2010 single by Pixie Lott

"Turn It Up" is a song by English singer Pixie Lott from her 2009 debut album of the same name. Written by Lott, Ruth-Anne Cunningham, Jonas Jeberg and Mich Hansen, the track was released as the album's fifth single on 7 June 2010. Lott performed the song on the third semi-final of the fourth series of Britain's Got Talent on 2 June 2010.

==Critical reception==
Nick Levine of Digital Spy wrote: "While Danish duo Cutfather & Joe supply a suitably synthy pop-R&B backdrop—complete with singalong chorus—Lott gets down to the nitty-gritty of splitting up. 'I know you can't stay, so I won't be waiting, anticipating for the fall,' she sings, before trotting out that old chestnut about time being a healer.
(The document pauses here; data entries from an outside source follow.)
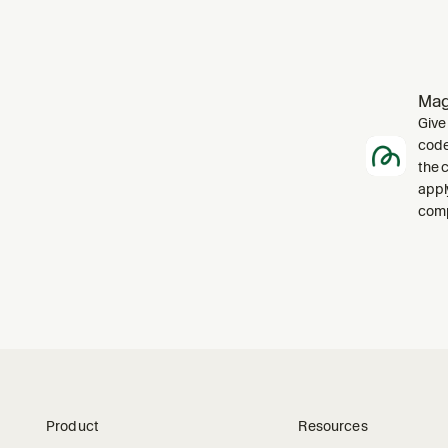
Mag
Give
code
the 
appl
comp
Product
Resources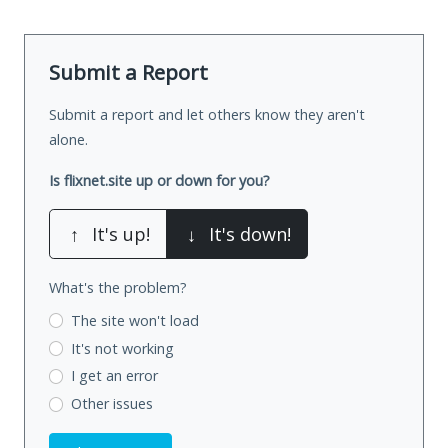
Submit a Report
Submit a report and let others know they aren't
alone.
Is flixnet.site up or down for you?
↑
It's up!
↓
It's down!
What's the problem?
The site won't load
It's not working
I get an error
Other issues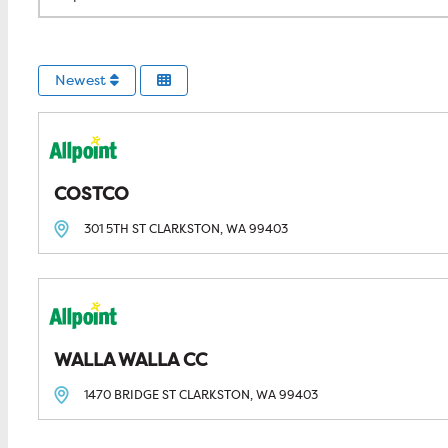
Newest
COSTCO
301 5TH ST
CLARKSTON, WA
99403
WALLA WALLA CC
1470 BRIDGE ST
CLARKSTON, WA
99403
It's a terribly mature approach from one so young, but what else would you expect from a 19-year-old who already has a platinum album, a fashion line and a US film role to her name?" Fraser McAlpine of the BBC Chart Blog called the song "a perfectly good album track, notable only because at no point in the presentation does Pixie stop singing", but commented that "as a fifth single from an already-successful breakthrough album, it's pointless, and worse, might even allow chart-statisticians such as myself the chance to put together a compelling argument that she's failing, when she could be off recording some new, different, amazing songs and preparing to kill us all with brilliance."

==Music video==
The music video for "Turn It Up" was directed by Nick Frew and filmed on 16 April 2010 in Downtown Los Angeles. It premiered on 6 May 2010.

The video is literal of the song's lyrics; it features Lott walking the back streets of Los Angeles whilst singing, before cutting to several different scenes on rooftops of Lott singing and dancing during sunrise and sunset. The theme of the song is how two lovers are trying to hold their relationship together, but it just is not working. After the frustration of it, they decide to end the drama and break up, wishing the best to one another and keeping good memories of their times together.

==Live performances==
Lott promoted the song in several live performances, such as on the Main Stage of the Radio 1's Big Weekend in Bangor, Wales on 23 May 2010, the third semi-final of the fourth series of Britain's Got Talent on 2 June 2010, T4's Hollyoaks Music Show on 12 June 2010, the T4 on the Beach concert in Weston-super-Mare on 4 July 2010 and the Children in Need 2010 charity concert on 19 November 2010.

==Track listing==
- Digital single – remix bundle
1. "Turn It Up" (Digital Dog Radio Edit) – 2:59
2. "Turn It Up" (Dee-Lux Club Remix Edit) – 2:56

==Personnel==
- Pixie Lott – vocals
- Jonas Jeberg – production, all instruments
- Cutfather – production, percussion
- Phil Tan – mixing
- Carlos Oyanedel – additional mix engineering
- Tom Coyne – mastering

==Charts==

===Weekly charts===

Weekly chart performance for "Turn It Up"
| Chart (2010) | Peak position |
|---|---|
| European Hot 100 Singles (Billboard) | 40 |
| Ireland (IRMA) | 20 |
| Scotland (OCC) | 9 |
| UK Singles (OCC) | 11 |

===Year-end charts===

Year-end chart performance for "Turn It Up"
| Chart (2010) | Position |
|---|---|
| UK Singles (OCC) | 147 |

==Certifications==

Certifications for "Turn It Up"
| Region | Certification | Certified units/sales |
| United Kingdom (BPI) | Silver | 200,000^{‡} |
^{‡} Sales+streaming figures based on certification alone.